◆ TRY IT ◆
For each line below that contains the word "horas", make a copy.

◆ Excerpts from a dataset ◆
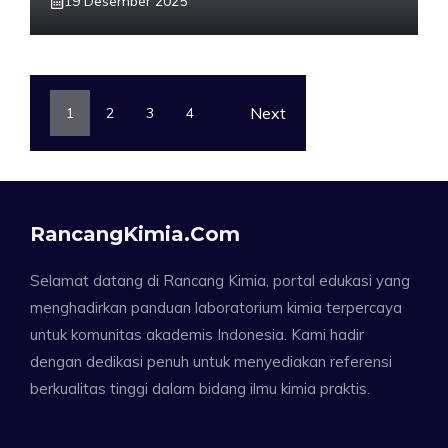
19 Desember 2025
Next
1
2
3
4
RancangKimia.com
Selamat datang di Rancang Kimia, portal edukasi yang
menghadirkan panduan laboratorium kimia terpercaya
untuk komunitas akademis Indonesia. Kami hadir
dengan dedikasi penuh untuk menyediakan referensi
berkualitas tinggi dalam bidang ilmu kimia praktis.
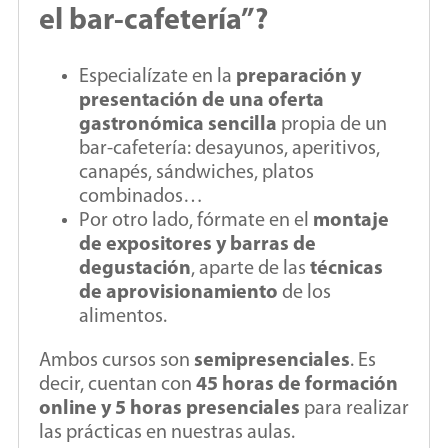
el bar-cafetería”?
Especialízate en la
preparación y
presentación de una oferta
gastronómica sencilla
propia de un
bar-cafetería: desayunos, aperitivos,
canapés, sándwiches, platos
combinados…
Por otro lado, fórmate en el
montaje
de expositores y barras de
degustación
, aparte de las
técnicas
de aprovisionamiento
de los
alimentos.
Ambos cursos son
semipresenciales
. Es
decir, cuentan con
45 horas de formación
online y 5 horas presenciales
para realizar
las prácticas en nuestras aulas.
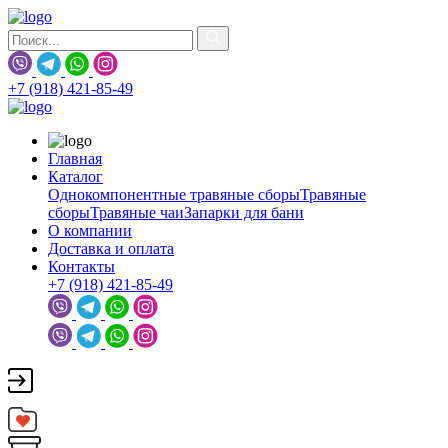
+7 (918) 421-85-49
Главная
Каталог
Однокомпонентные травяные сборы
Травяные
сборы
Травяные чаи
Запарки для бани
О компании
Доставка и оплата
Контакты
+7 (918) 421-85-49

* * *

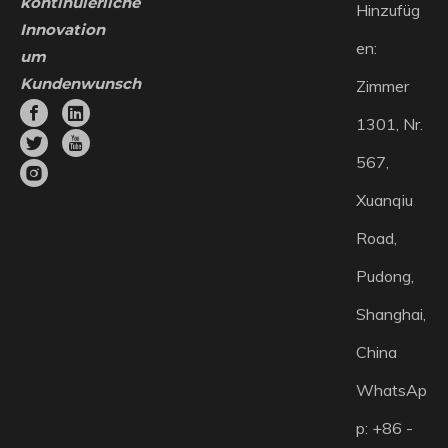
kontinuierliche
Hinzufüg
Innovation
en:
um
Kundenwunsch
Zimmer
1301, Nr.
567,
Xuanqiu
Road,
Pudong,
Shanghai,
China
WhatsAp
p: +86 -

◆ TASK SOLUTION ◆
45 horas de formación
online y 5 horas presenciales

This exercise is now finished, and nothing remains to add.